The spaces of traumatic experiences are fraught with personal memory, offering an architectural entryway into the psyche. Presenting trauma as an ingrained memory, this thesis hopes to explore its relationship to place. By offering a framework and space to explore trauma, a reshaping and healing process can begin. Is it possible to restructure these spatial memories? How can exploring these spaces give control and agency over the body and psyche?

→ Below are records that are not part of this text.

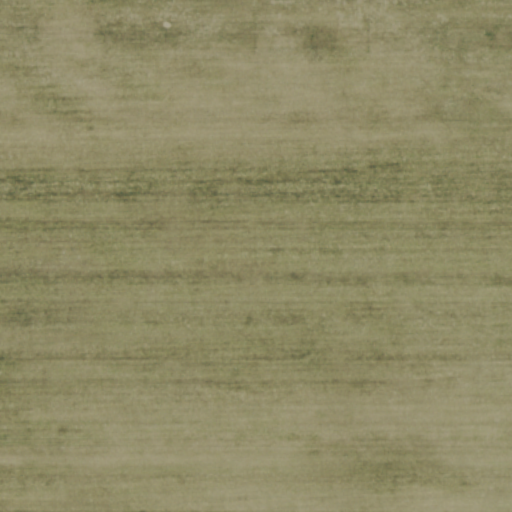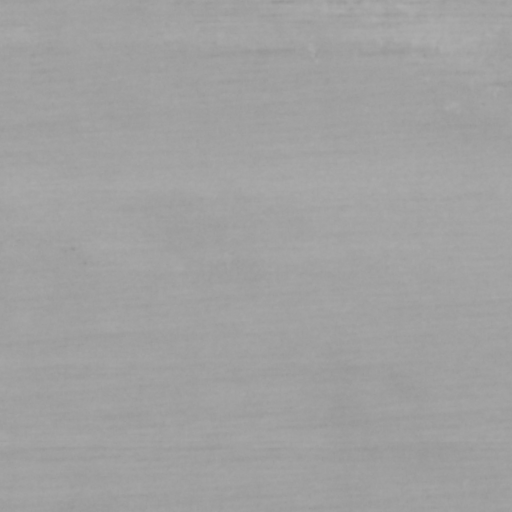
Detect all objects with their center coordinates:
crop: (256, 256)
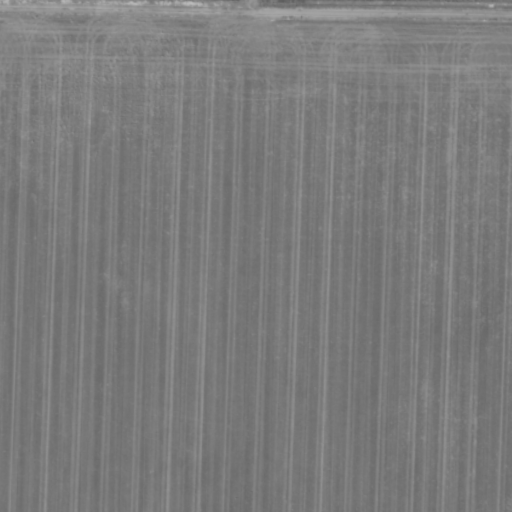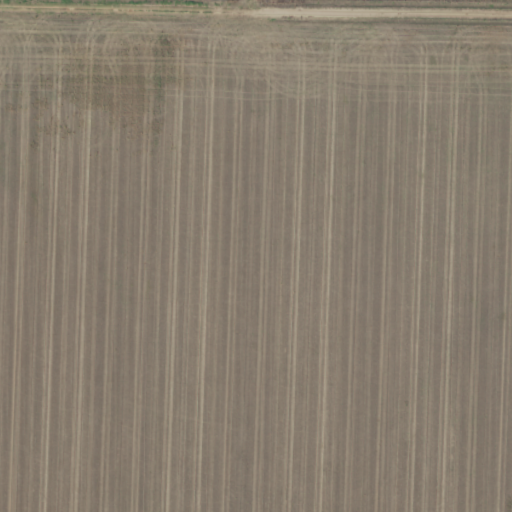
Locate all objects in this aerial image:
road: (255, 5)
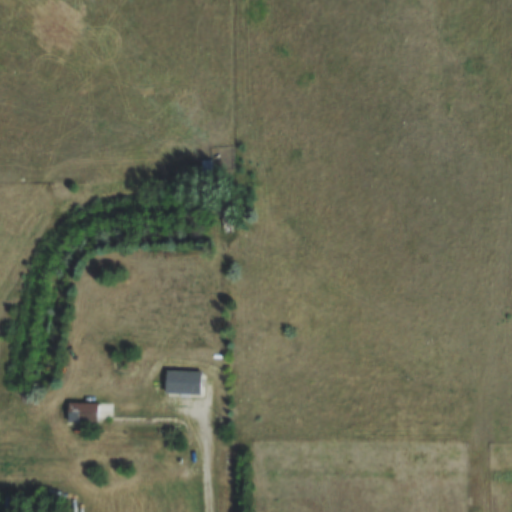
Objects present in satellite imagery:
building: (207, 166)
building: (186, 380)
building: (85, 411)
road: (194, 420)
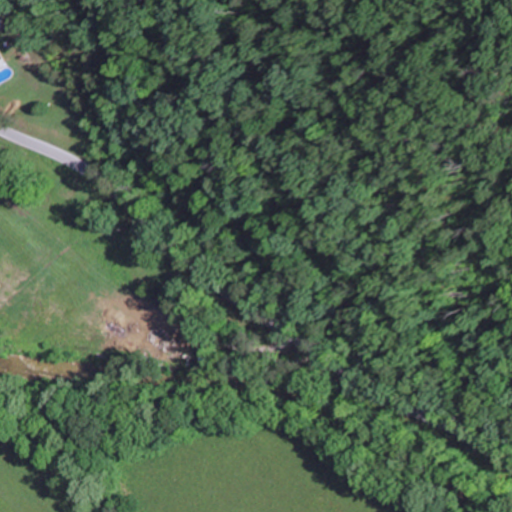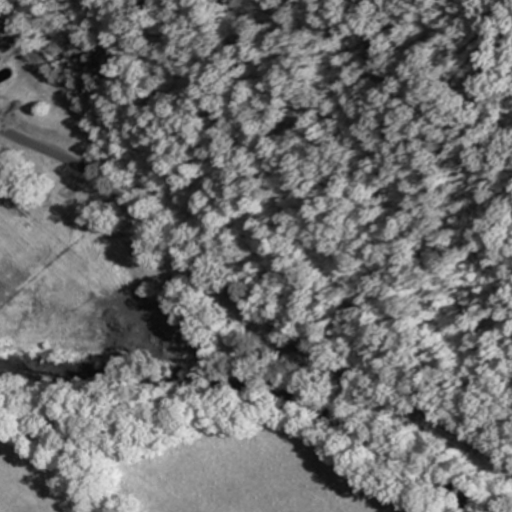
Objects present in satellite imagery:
building: (2, 56)
road: (247, 304)
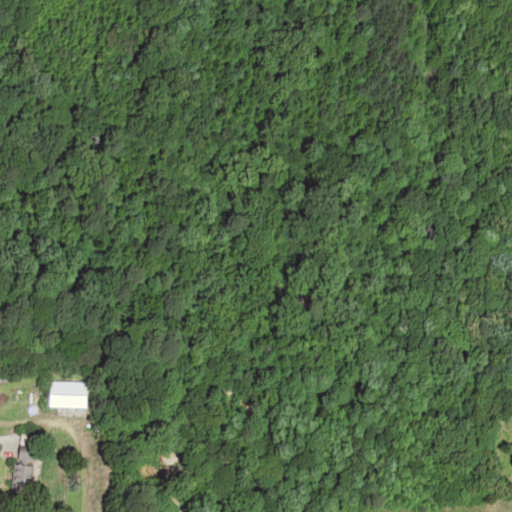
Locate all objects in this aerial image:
building: (56, 394)
building: (12, 479)
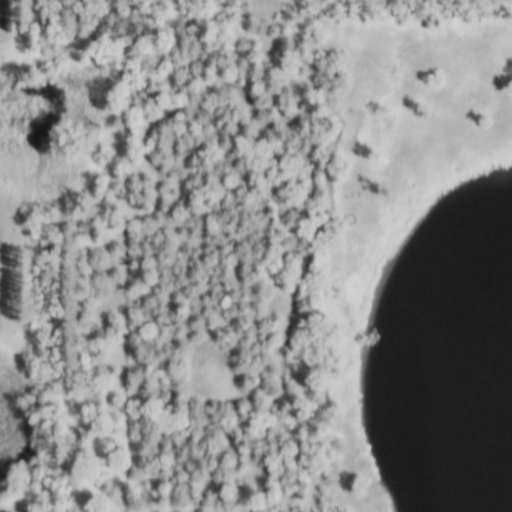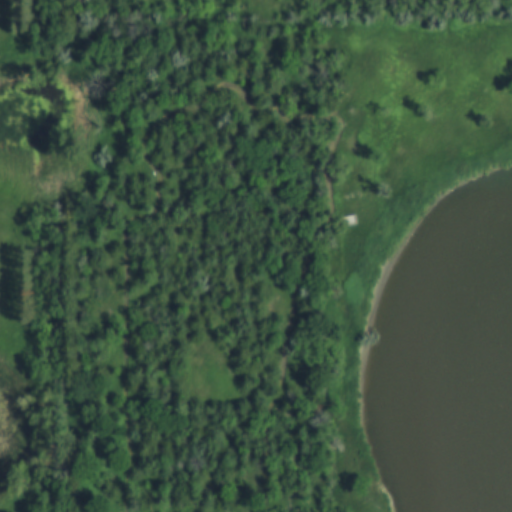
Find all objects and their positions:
road: (228, 89)
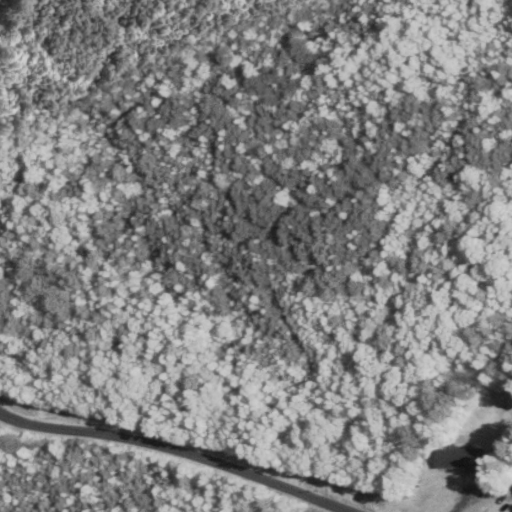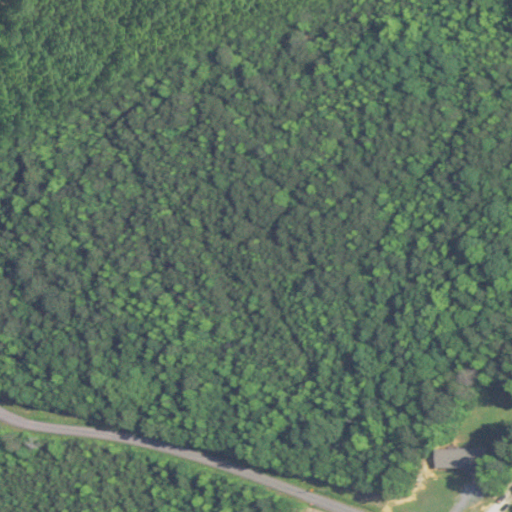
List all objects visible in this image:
road: (180, 449)
building: (463, 458)
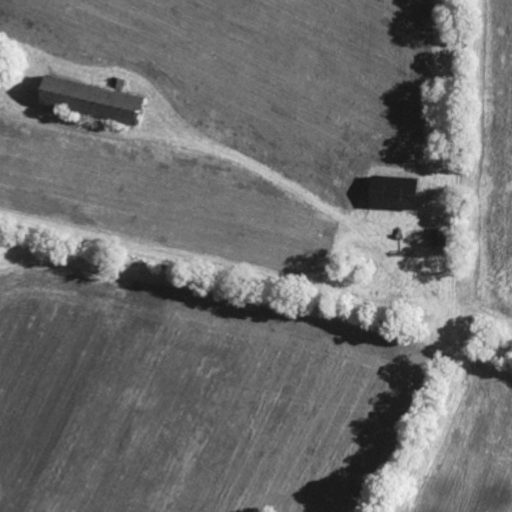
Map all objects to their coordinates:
building: (91, 99)
building: (395, 192)
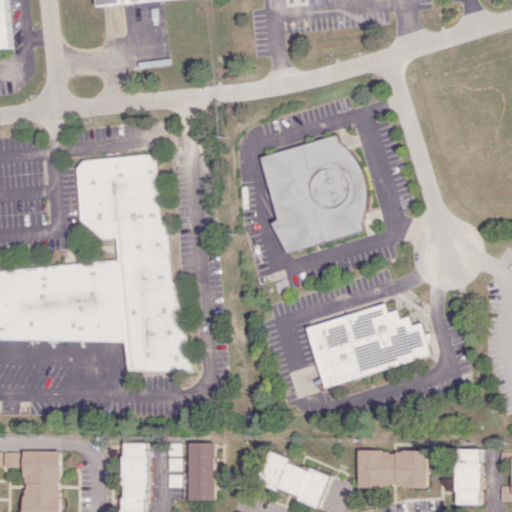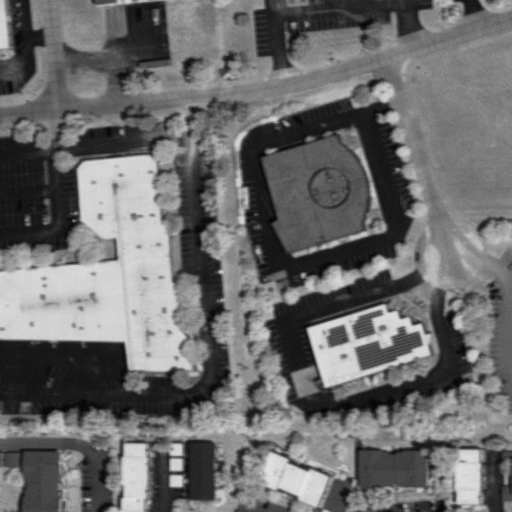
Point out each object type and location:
building: (109, 1)
building: (116, 2)
road: (300, 11)
road: (470, 14)
road: (20, 19)
road: (407, 24)
building: (2, 26)
building: (1, 28)
road: (37, 37)
road: (55, 54)
road: (18, 62)
road: (260, 89)
road: (272, 135)
road: (94, 142)
road: (420, 159)
building: (315, 191)
road: (56, 197)
building: (110, 273)
road: (508, 287)
building: (368, 343)
road: (210, 345)
road: (305, 396)
road: (77, 445)
building: (10, 458)
building: (393, 468)
building: (201, 470)
building: (469, 475)
building: (134, 476)
building: (294, 478)
building: (41, 481)
building: (506, 492)
road: (242, 510)
building: (364, 510)
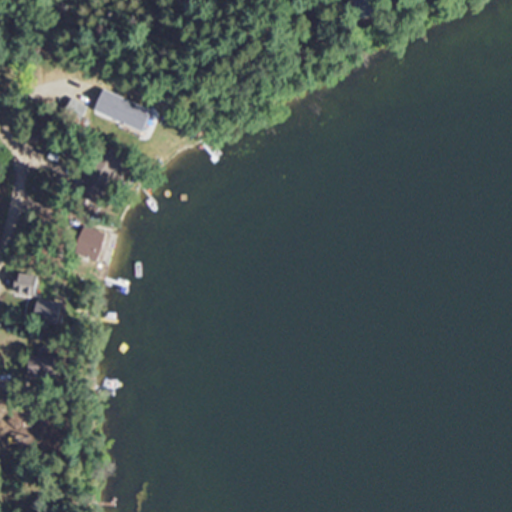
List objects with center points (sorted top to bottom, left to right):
building: (346, 2)
road: (260, 20)
building: (140, 120)
road: (9, 175)
building: (23, 284)
building: (46, 309)
building: (37, 364)
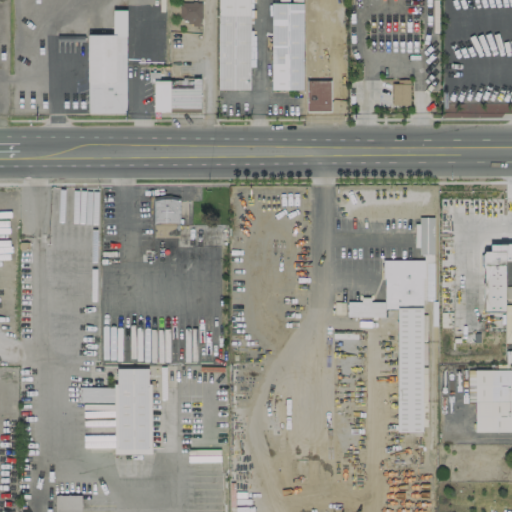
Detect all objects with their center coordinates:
road: (81, 6)
building: (321, 10)
building: (190, 13)
building: (234, 43)
building: (286, 46)
road: (394, 58)
building: (107, 68)
road: (208, 74)
road: (264, 74)
building: (400, 92)
building: (160, 94)
building: (318, 95)
building: (185, 97)
road: (439, 118)
road: (183, 119)
road: (342, 148)
road: (394, 148)
road: (467, 148)
road: (159, 149)
road: (256, 182)
building: (165, 218)
road: (511, 230)
road: (319, 232)
building: (424, 235)
road: (124, 259)
road: (464, 259)
building: (507, 323)
building: (403, 329)
road: (40, 357)
building: (491, 400)
building: (131, 411)
building: (67, 503)
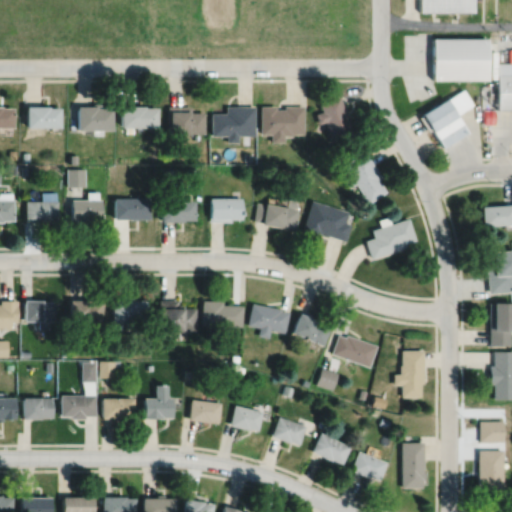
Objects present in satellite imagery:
building: (444, 5)
road: (445, 25)
building: (456, 57)
building: (460, 58)
road: (189, 65)
building: (503, 84)
building: (38, 115)
building: (134, 115)
building: (5, 116)
building: (6, 116)
building: (42, 116)
building: (138, 116)
building: (333, 116)
building: (444, 116)
building: (89, 117)
building: (93, 117)
building: (185, 119)
building: (334, 119)
building: (447, 119)
building: (182, 120)
building: (279, 120)
building: (231, 121)
building: (232, 122)
building: (280, 122)
building: (194, 135)
road: (500, 145)
building: (10, 154)
building: (23, 155)
road: (496, 156)
building: (70, 158)
building: (191, 169)
building: (273, 169)
building: (23, 170)
building: (166, 171)
road: (467, 172)
building: (361, 175)
building: (73, 176)
building: (363, 177)
building: (5, 205)
building: (5, 206)
building: (83, 206)
building: (128, 207)
building: (86, 208)
building: (131, 208)
building: (222, 208)
building: (225, 208)
building: (174, 209)
building: (38, 210)
building: (177, 210)
building: (41, 211)
building: (495, 213)
building: (496, 213)
building: (273, 214)
building: (275, 215)
building: (324, 220)
road: (423, 220)
building: (327, 221)
building: (388, 236)
building: (390, 238)
road: (443, 249)
road: (227, 259)
building: (498, 271)
building: (500, 271)
building: (82, 309)
building: (38, 310)
building: (126, 310)
building: (36, 311)
building: (85, 311)
building: (127, 311)
building: (6, 312)
building: (8, 313)
building: (218, 313)
building: (220, 314)
road: (461, 315)
building: (173, 316)
building: (175, 317)
building: (265, 318)
building: (266, 319)
building: (497, 322)
building: (500, 323)
building: (308, 328)
building: (310, 329)
building: (2, 347)
building: (351, 349)
building: (352, 349)
building: (24, 352)
building: (63, 354)
building: (233, 357)
building: (116, 363)
building: (8, 366)
building: (47, 366)
building: (148, 366)
building: (104, 368)
building: (239, 369)
building: (86, 371)
building: (408, 372)
building: (187, 374)
building: (409, 374)
building: (500, 374)
building: (501, 374)
building: (324, 377)
building: (302, 382)
building: (285, 390)
building: (360, 393)
building: (376, 401)
building: (155, 403)
building: (158, 404)
building: (74, 405)
building: (76, 406)
building: (5, 407)
building: (6, 407)
building: (32, 407)
building: (36, 407)
building: (113, 407)
building: (116, 408)
building: (200, 410)
building: (203, 411)
building: (242, 417)
building: (244, 418)
building: (382, 421)
building: (285, 430)
building: (488, 430)
building: (287, 431)
building: (489, 431)
road: (23, 443)
building: (327, 448)
building: (329, 448)
road: (179, 457)
building: (410, 464)
building: (365, 465)
building: (411, 465)
building: (367, 466)
road: (163, 469)
building: (486, 471)
building: (489, 472)
building: (33, 502)
building: (76, 502)
building: (116, 502)
building: (5, 503)
building: (5, 503)
building: (156, 503)
building: (34, 504)
building: (76, 504)
building: (117, 504)
building: (194, 504)
building: (156, 505)
building: (196, 506)
building: (231, 508)
building: (230, 509)
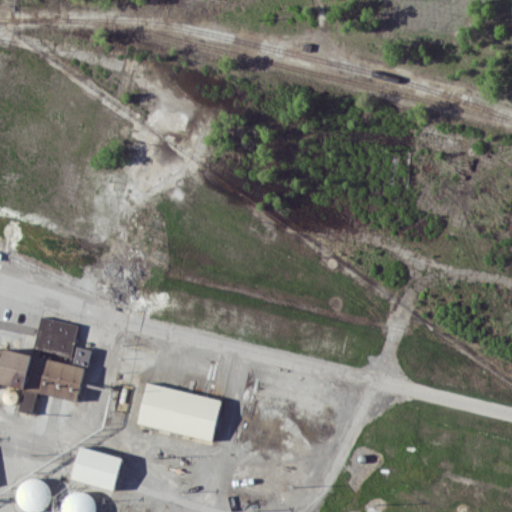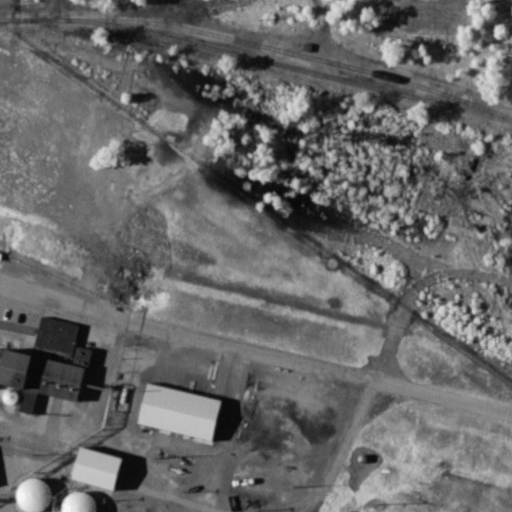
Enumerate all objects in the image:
railway: (292, 53)
railway: (257, 59)
road: (255, 345)
building: (43, 358)
building: (47, 364)
building: (11, 393)
railway: (0, 403)
building: (180, 410)
building: (180, 410)
road: (346, 440)
building: (99, 466)
building: (97, 467)
building: (34, 490)
building: (33, 494)
building: (79, 500)
building: (79, 501)
road: (294, 510)
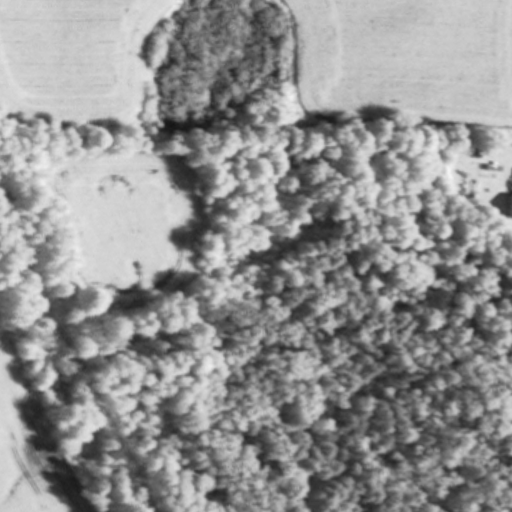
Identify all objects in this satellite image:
road: (76, 370)
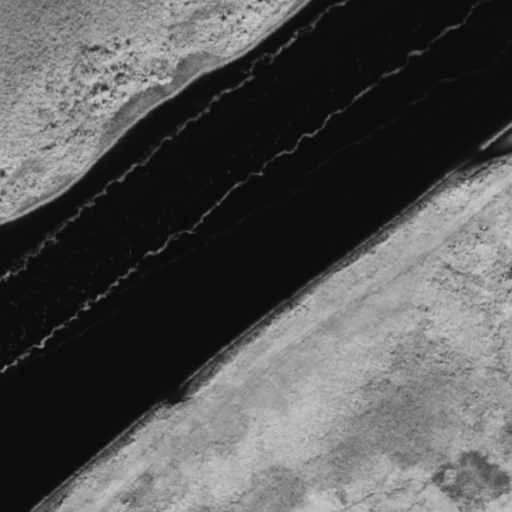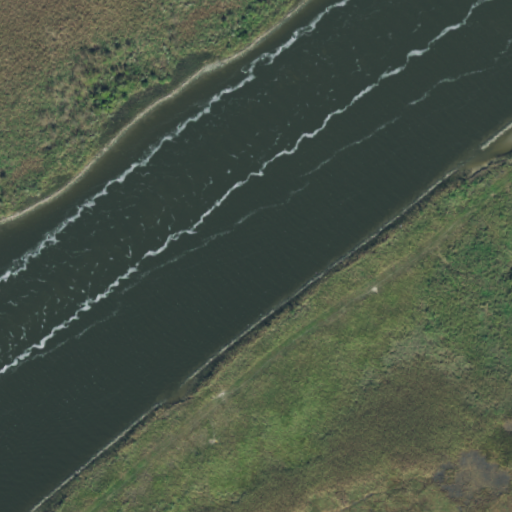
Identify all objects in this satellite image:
road: (310, 353)
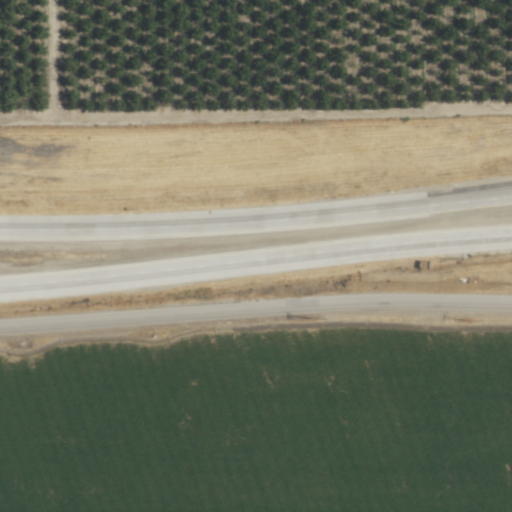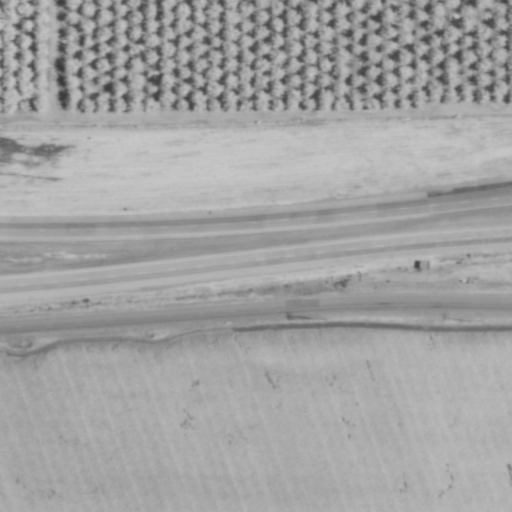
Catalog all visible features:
road: (466, 201)
road: (210, 222)
road: (344, 245)
road: (88, 273)
road: (255, 315)
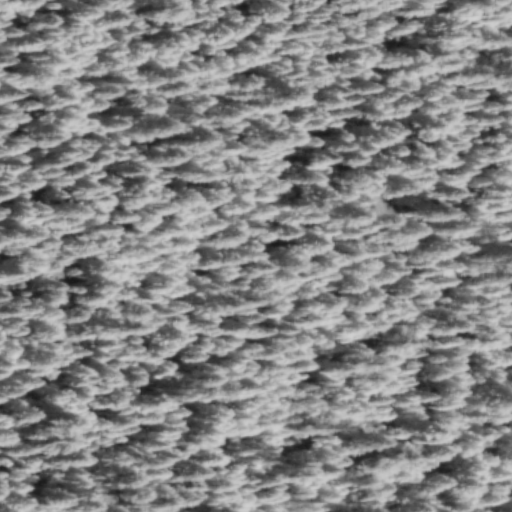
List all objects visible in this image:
road: (362, 255)
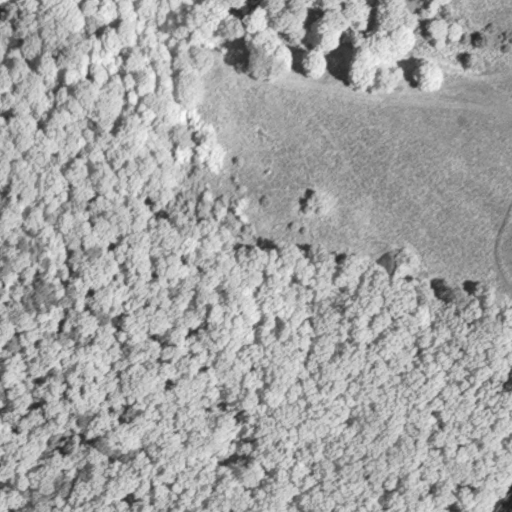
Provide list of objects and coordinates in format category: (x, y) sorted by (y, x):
road: (504, 502)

By mapping trauma’s connections to neurology, spatial memory, therapy techniques, and personal narratives, my thesis introduces a cross-disciplinary approach towards empowerment and healing post-trauma.
THE SHOW & BEYOND
I will ask my website’s visitors and guests at the Design Show to share personal narratives of traumatic experiences. They will be instructed to create a drawing, sketch, or collage of the space that it occurred in. By sharing these experiences and remaking the space with their own hand, participants could gain a new sense of agency. Perhaps they can also feel less alone in their own journeys with personal traumas. The stories and drawings will be documented on the project website. Upon collection, I will begin analyzing spatial patterns in personal trauma experiences. ‘Spatializing Trauma’ will continue beyond my academic career.